Misinformation and inauthentic behavior

Last updated: 1 year ago

To help keep LinkedIn safe, trusted, and professional, our internal team of experienced news editors provides trustworthy news about current events from verified sources. We also work to identify and remove misinformation and inauthentic behavior from our platform. As we continue to improve, we are committed to helping our members make informed decisions about content they find on LinkedIn, so we work with Microsoft to provide tools that assist our members in identifying trustworthy, relevant, authentic, and diverse content.

LinkedIn’s Professional Community Policies clearly detail the objectionable and harmful content that is not allowed on LinkedIn. Misinformation and inauthentic content is not allowed, and our automated defenses take proactive steps to remove them. LinkedIn’s blog provides information regarding our efforts, including How We’re Protecting Members From Fake Profiles, Automated Fake Account Detection, and An Update on How We Keep Members Safe.

LinkedIn members can report content that violates our Professional Community Policies, including misinformation and inauthentic content. Our Trust and Safety teams work every day to identify and restrict such activity, and if reported content violates the Professional Community Policies, it will be removed. 

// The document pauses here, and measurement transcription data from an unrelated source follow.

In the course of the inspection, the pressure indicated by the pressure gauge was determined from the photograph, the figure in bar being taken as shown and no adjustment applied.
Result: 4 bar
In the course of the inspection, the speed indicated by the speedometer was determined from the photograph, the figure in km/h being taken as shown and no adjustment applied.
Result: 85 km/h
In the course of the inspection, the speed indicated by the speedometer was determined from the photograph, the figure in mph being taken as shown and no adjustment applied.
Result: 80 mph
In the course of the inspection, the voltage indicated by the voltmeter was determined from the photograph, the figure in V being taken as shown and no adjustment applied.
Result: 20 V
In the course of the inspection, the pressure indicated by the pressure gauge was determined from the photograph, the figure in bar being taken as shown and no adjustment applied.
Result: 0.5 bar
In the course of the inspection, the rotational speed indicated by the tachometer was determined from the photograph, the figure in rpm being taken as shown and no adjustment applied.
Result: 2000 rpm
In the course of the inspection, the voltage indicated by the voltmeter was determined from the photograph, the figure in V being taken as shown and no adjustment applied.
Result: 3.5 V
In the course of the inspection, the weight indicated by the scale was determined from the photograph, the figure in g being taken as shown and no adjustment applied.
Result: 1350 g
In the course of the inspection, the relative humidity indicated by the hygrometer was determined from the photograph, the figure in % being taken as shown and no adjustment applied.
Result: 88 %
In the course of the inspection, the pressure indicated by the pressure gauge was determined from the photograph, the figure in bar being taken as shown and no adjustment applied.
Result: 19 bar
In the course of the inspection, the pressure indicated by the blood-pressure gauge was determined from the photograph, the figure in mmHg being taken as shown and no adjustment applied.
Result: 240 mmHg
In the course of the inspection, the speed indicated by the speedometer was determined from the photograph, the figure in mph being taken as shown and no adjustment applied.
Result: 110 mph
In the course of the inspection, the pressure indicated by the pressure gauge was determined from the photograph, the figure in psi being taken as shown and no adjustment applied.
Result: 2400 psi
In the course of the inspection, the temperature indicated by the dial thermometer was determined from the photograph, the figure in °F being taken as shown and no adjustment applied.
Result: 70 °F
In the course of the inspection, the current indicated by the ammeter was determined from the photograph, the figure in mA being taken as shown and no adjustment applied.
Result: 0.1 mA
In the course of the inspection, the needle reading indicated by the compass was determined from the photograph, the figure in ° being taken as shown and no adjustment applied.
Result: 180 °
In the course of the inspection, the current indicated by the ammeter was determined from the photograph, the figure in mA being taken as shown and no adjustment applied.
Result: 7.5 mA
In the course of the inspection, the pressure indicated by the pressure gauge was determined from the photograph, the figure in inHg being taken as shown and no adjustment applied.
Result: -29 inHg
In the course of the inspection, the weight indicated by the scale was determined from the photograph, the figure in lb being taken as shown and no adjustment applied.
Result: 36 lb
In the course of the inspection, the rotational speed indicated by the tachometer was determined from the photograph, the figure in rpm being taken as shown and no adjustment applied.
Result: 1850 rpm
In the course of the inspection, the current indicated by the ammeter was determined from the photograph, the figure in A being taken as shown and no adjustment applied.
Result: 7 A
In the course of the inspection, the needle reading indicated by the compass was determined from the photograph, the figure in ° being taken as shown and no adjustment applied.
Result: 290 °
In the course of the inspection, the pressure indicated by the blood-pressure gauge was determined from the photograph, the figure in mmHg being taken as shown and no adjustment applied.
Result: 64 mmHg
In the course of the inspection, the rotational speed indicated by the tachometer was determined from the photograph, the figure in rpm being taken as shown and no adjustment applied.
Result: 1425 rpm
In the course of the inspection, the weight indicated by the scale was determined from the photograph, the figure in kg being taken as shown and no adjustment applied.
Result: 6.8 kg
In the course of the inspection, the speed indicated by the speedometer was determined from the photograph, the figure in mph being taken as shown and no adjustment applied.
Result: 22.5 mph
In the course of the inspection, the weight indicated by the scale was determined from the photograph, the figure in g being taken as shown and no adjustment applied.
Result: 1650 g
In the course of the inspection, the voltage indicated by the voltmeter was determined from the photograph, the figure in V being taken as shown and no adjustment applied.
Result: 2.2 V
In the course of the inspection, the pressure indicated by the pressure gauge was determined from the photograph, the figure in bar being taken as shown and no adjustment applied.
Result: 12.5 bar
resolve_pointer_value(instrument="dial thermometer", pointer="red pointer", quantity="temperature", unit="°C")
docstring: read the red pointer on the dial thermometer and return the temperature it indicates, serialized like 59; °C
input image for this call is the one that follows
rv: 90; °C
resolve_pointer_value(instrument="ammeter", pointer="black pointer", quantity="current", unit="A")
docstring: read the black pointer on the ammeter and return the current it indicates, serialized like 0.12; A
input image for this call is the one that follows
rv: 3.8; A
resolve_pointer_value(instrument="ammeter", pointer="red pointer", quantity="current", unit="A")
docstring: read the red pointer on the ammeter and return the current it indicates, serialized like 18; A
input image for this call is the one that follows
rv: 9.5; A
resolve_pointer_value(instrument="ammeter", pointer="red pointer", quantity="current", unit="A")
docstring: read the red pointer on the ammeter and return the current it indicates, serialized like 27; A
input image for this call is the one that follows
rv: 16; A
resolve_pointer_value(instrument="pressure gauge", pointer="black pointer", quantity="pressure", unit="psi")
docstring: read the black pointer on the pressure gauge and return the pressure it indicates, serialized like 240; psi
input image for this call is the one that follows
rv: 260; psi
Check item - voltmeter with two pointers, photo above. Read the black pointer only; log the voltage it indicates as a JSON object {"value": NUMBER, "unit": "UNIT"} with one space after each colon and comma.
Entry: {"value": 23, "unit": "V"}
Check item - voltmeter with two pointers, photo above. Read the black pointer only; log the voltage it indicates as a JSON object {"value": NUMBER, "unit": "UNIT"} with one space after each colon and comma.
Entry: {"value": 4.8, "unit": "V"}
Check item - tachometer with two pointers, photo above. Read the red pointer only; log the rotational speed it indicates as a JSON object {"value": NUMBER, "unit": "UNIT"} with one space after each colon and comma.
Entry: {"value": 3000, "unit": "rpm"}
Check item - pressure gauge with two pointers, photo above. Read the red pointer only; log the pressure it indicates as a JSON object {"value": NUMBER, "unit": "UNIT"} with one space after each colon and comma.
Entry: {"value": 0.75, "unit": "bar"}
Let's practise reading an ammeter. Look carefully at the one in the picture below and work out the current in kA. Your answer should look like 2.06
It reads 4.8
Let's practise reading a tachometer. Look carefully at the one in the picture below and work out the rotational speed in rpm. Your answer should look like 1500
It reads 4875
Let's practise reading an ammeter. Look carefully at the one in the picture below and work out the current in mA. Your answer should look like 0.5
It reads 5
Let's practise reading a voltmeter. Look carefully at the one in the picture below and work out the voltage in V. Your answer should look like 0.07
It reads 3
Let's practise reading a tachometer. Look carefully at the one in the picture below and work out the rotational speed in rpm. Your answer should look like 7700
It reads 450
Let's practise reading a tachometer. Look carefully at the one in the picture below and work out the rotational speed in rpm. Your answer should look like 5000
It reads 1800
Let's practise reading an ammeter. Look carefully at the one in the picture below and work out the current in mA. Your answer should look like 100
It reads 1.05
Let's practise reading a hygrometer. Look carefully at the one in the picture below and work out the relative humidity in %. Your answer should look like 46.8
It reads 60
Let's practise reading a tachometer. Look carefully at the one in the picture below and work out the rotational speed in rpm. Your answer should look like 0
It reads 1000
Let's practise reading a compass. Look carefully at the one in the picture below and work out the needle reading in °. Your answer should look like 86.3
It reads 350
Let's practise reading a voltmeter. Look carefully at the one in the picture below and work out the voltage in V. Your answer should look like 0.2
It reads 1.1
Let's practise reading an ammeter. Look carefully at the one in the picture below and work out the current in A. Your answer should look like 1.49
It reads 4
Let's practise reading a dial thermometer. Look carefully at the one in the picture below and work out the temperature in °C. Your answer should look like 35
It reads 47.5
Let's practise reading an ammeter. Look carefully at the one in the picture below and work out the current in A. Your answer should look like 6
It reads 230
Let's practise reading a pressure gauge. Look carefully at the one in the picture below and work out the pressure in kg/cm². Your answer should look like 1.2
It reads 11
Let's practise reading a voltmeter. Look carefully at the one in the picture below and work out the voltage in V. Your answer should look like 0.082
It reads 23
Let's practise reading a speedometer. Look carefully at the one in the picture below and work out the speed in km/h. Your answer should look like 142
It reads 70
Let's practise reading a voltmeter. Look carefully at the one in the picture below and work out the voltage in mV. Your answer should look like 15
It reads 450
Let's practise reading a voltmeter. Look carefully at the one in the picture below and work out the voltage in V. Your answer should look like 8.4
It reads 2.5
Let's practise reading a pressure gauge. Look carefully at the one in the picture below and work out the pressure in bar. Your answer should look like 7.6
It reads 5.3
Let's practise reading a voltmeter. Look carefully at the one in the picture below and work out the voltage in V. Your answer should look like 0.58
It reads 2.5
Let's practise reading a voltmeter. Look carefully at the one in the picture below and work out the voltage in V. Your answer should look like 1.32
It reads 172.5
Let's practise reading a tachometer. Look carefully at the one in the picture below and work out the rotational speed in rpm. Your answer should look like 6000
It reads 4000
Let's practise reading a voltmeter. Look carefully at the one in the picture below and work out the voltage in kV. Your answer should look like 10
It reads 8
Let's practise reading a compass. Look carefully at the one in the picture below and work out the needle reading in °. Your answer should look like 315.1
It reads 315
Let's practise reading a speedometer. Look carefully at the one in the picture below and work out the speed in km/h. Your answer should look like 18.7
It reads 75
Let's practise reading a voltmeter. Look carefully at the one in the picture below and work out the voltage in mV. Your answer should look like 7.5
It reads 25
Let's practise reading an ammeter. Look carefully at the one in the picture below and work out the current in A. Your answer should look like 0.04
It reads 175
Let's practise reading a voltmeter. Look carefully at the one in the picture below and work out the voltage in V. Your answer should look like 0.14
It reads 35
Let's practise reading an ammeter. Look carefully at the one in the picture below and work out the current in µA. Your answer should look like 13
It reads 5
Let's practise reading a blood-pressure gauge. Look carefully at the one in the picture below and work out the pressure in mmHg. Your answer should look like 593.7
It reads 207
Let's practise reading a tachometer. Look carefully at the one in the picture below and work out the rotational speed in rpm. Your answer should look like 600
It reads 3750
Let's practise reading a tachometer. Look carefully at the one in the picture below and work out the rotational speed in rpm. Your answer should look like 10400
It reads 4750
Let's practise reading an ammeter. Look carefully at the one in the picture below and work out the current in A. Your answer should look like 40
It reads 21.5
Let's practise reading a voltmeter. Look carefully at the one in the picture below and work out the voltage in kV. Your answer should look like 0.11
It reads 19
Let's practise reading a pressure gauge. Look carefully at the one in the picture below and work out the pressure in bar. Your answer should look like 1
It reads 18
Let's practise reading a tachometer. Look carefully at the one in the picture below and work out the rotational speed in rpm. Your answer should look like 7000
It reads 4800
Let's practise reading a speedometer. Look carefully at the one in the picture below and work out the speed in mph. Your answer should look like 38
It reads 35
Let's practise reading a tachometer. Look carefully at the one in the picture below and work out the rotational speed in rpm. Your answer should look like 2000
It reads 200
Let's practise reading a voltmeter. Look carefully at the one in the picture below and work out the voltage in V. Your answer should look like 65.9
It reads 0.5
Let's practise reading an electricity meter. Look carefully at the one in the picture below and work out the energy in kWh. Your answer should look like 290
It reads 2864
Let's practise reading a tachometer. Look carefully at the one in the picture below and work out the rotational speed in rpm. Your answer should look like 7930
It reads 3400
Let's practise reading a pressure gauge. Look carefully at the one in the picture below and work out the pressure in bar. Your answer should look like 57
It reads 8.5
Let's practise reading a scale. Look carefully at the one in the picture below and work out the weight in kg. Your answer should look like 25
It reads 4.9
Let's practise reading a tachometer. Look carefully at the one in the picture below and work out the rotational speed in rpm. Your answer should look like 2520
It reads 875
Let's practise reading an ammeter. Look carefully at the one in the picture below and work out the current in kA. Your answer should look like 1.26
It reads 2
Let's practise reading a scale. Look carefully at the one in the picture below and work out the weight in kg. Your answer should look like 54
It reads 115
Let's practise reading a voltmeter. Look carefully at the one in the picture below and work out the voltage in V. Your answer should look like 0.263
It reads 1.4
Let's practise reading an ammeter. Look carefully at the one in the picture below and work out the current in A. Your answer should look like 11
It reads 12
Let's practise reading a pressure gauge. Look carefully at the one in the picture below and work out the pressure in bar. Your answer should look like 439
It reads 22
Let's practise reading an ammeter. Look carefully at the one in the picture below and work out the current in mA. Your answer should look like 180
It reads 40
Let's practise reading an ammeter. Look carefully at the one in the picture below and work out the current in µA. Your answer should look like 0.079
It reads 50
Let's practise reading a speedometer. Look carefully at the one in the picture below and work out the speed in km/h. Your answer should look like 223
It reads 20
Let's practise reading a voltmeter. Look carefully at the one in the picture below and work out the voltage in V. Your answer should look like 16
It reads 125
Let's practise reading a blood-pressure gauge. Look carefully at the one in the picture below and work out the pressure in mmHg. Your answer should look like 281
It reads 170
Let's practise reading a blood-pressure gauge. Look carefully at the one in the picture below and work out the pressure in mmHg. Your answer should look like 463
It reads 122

LinkedIn members can identify misinformation and inauthentic behavior by utilizing the News Literacy Project, The Trust Project and Verified, all of which develop information literacy campaigns built on industry research and best practices. The News Literacy Project campaign developed a quiz that tests a person’s ability to identify why the information they are seeing is false and inaccurate in less than five minutes. The Trust Project campaign developed the research-backed 8 Trust Indicators, which aim to improve consumers ability to identify reliable, ethical journalism. Finally, Verified delivers lifesaving information and fact-based advice to build digital literacy that helps communities protect themselves from misinformation.